- Extracted records
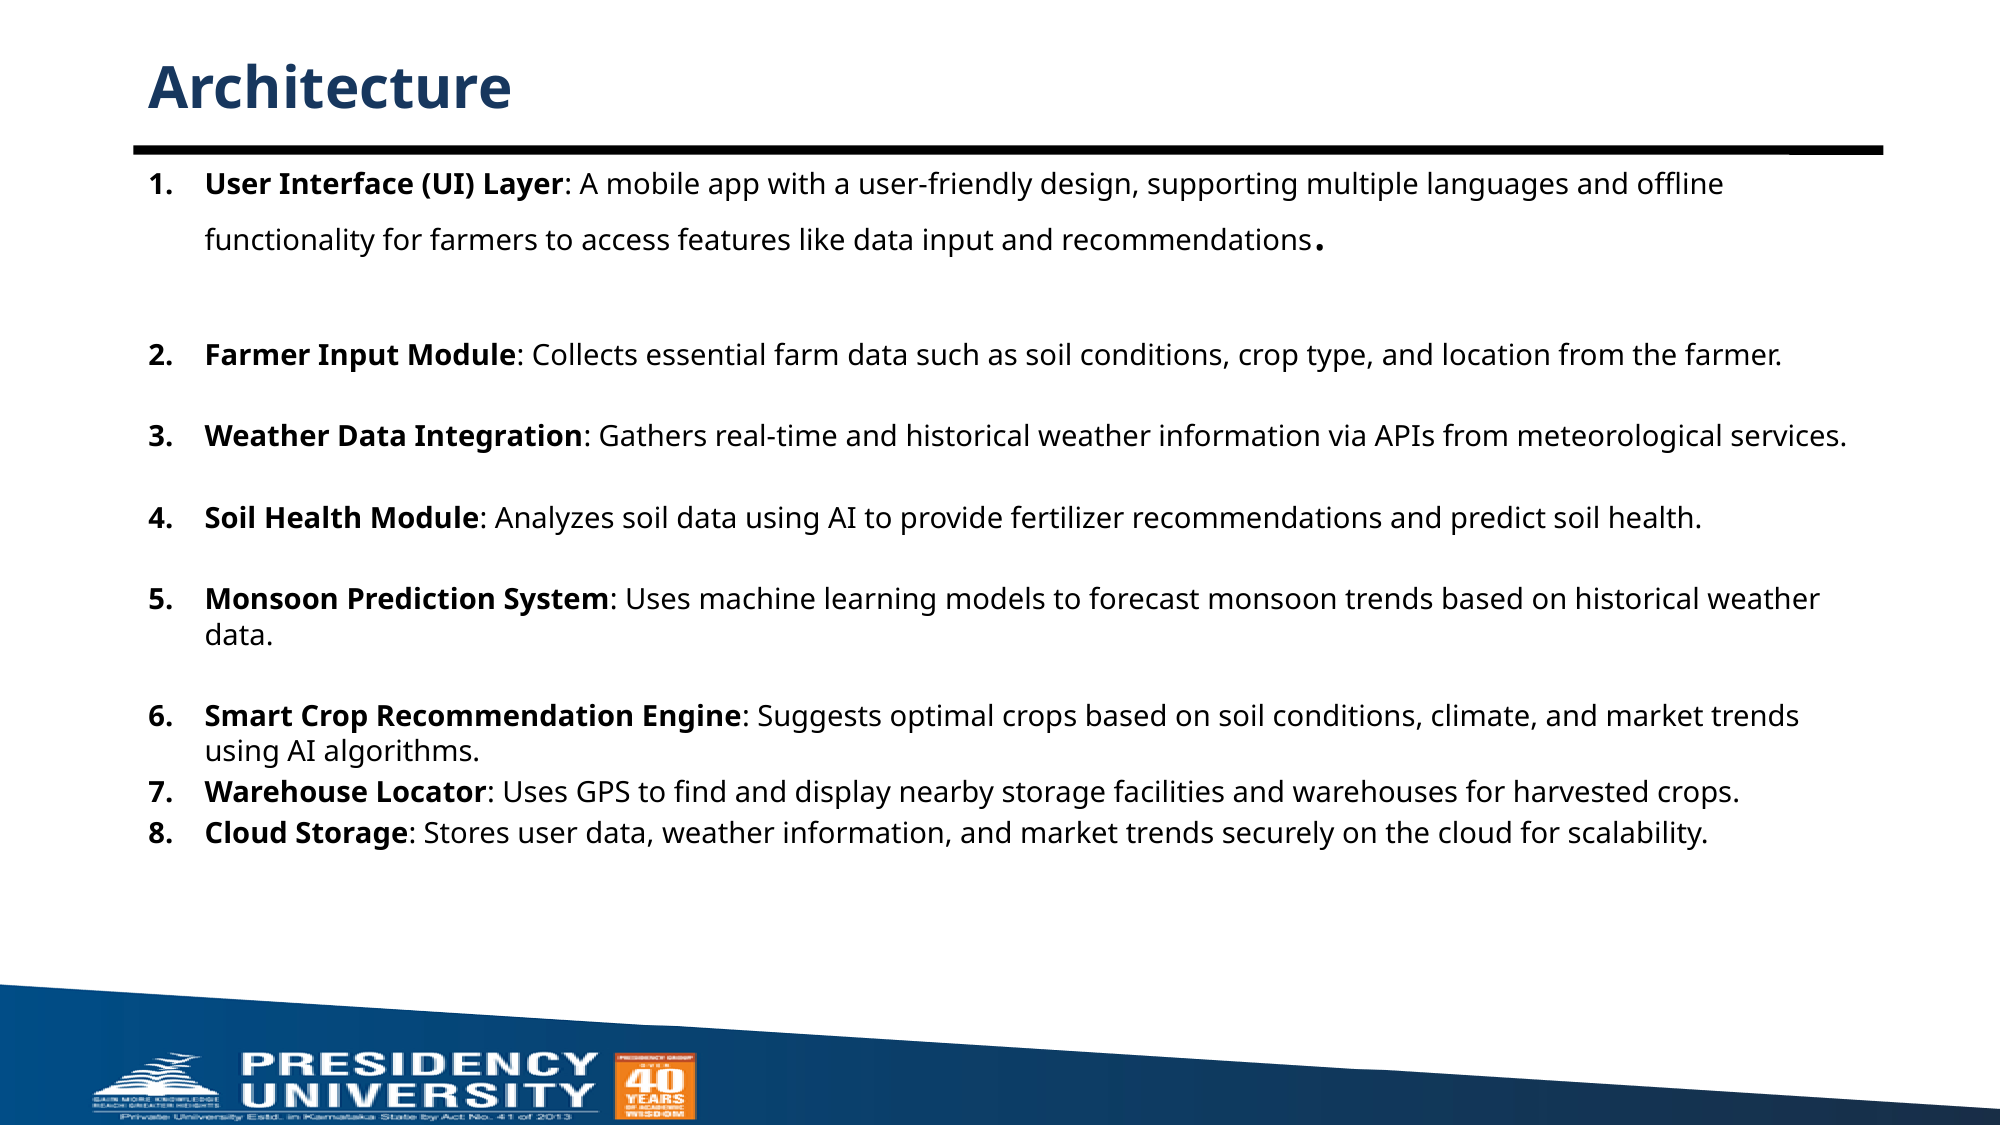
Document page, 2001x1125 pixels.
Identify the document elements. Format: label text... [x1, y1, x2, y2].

...

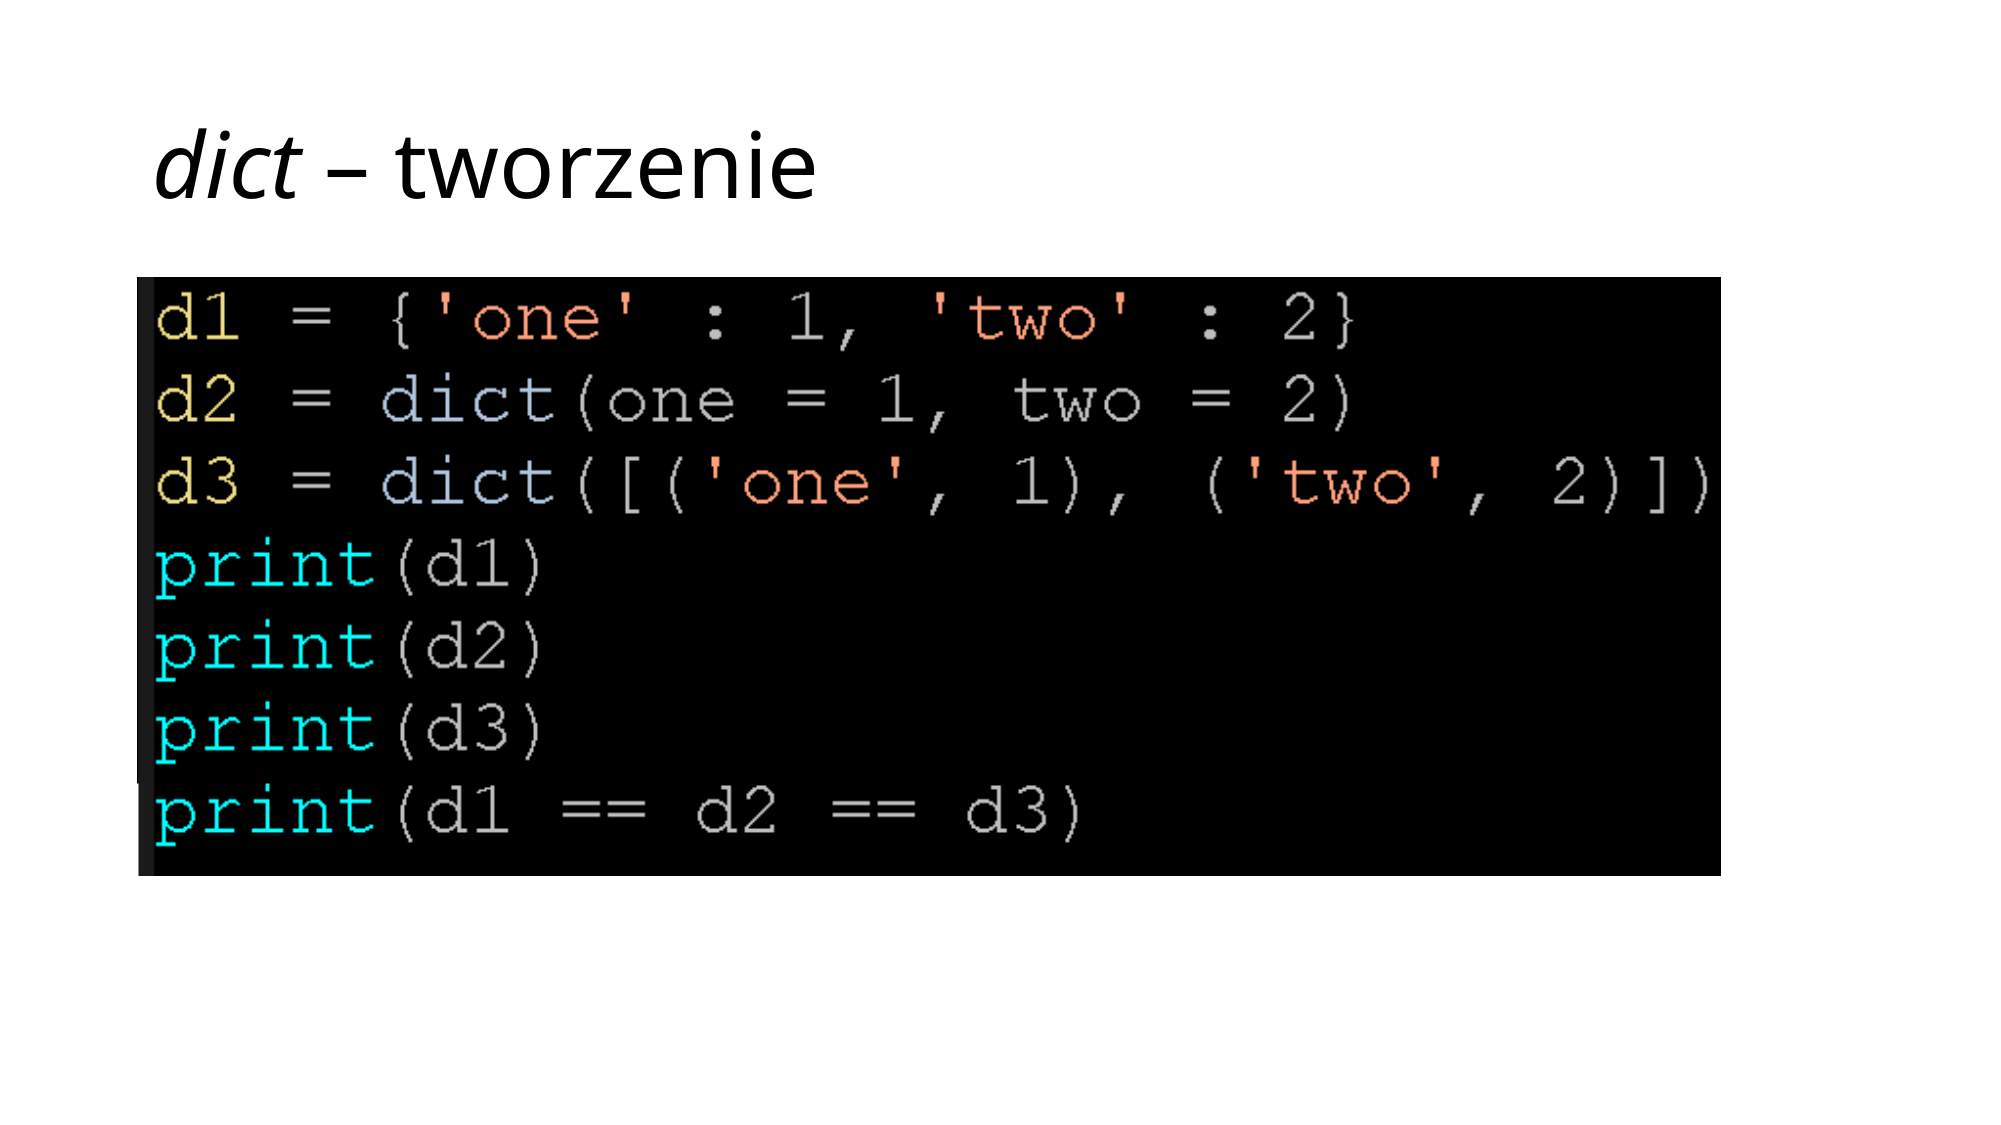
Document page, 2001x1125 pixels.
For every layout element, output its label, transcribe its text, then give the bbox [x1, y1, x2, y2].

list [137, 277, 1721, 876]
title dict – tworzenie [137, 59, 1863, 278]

...

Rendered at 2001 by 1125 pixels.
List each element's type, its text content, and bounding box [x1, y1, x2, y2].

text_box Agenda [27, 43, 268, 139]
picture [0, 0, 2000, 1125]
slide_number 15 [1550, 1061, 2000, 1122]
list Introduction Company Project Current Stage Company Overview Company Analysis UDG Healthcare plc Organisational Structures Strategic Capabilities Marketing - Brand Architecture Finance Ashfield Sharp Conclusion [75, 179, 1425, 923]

- Exercise description
Lines of the material may hold the string "label". Copy each one that does.

- Your solution
Identify the document elements. Format: label text... [x1, y1, x2, y2].
For every layout element, output its label, transcribe its text, then give the bbox [x1, y1, x2, y2].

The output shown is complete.